Make that twenty dollar bills, y’all. The banknote that Harriet Tubman, a former slave in the American Civil War era, will be fronting.  It is a huge milestone that our country is paying homage to an important historical figure who was a catalyst in the fight against slavery and happened to be quite a fierce woman, a Diva, one with characteristics that we honor.
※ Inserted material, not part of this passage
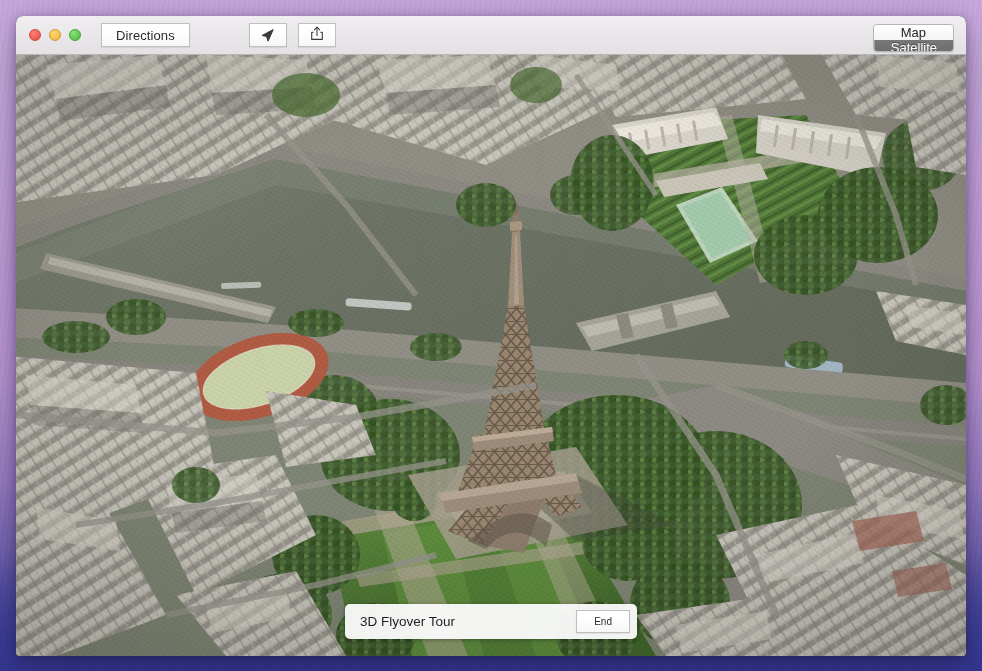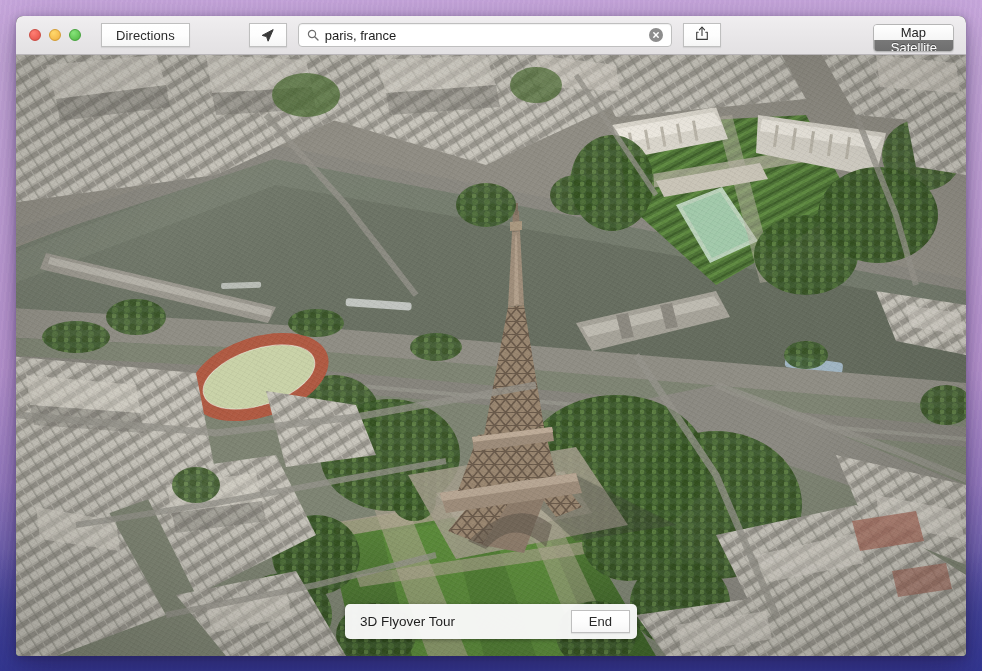"paris, france" div { html: <div> <span> <svg> <circle></circle> <line></line> </svg> </span> <input> <div> <svg> <line></line> <line></line> </svg> </div> </div> -> none }
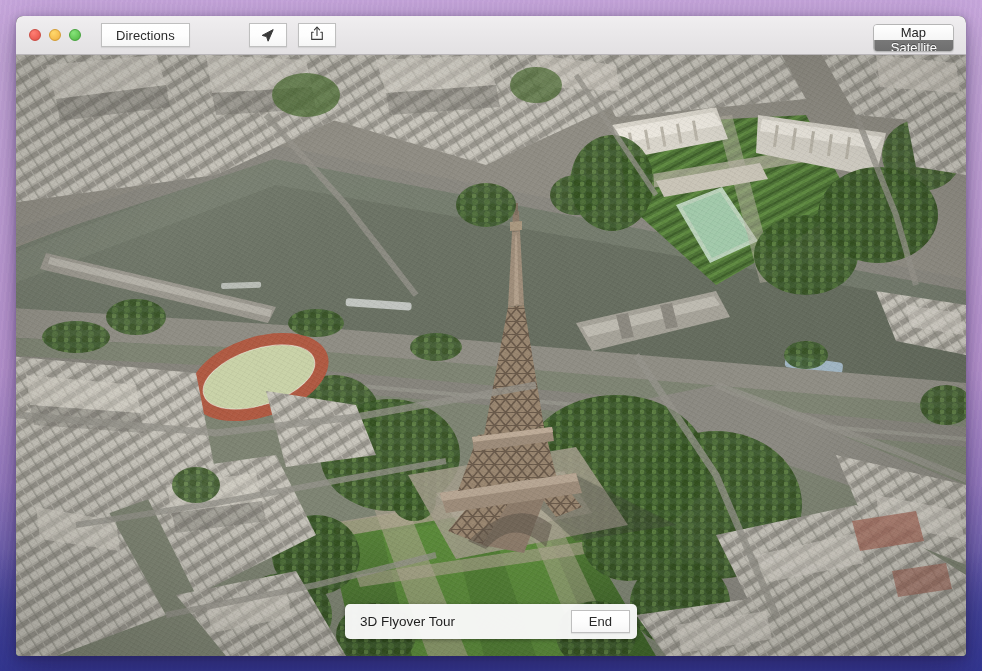"End" #flyover-end-button { font-size: 13px -> 10px }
Okay, but Harriet wasn’t a singer.  SO the next on the list is none other than the contralto, Marian Anderson, who will be added to the redesigned five dollar bill opposite of President Abraham Lincoln.  She sang at the Lincoln Memorial, Lincoln Center, and most notably, the Metropolitan Opera House in 1955.  She became the first African American to perform at the Met in her first operatic role as Ulrica in Giuseppe Verdi’s Un ballo in maschera.  In the years following, she became a delegate to the United Nations Human Rights Committee as a “goodwill ambassadress” for the United States Department of State, giving concerts all over the world.

This particular video of her performing “Deep River”, a most beloved spiritual, you can hear the heart-breaking beauty of her unique and rich timbre within her lower range.

A New York Times music critic wrote about Anderson this way: “Those who remember her at her height … can never forget that big resonant voice, with those low notes almost visceral [having to do with basic emotions] in nature, and with that easy, unforced ascent to the top register. A natural voice, a hauntingly colorful one, it was one of the vocal phenomena [rare event] of its time.”

We suggest you hear for yourself, and make your own opinion.

Good night and good luck; in life, love, and prosperity.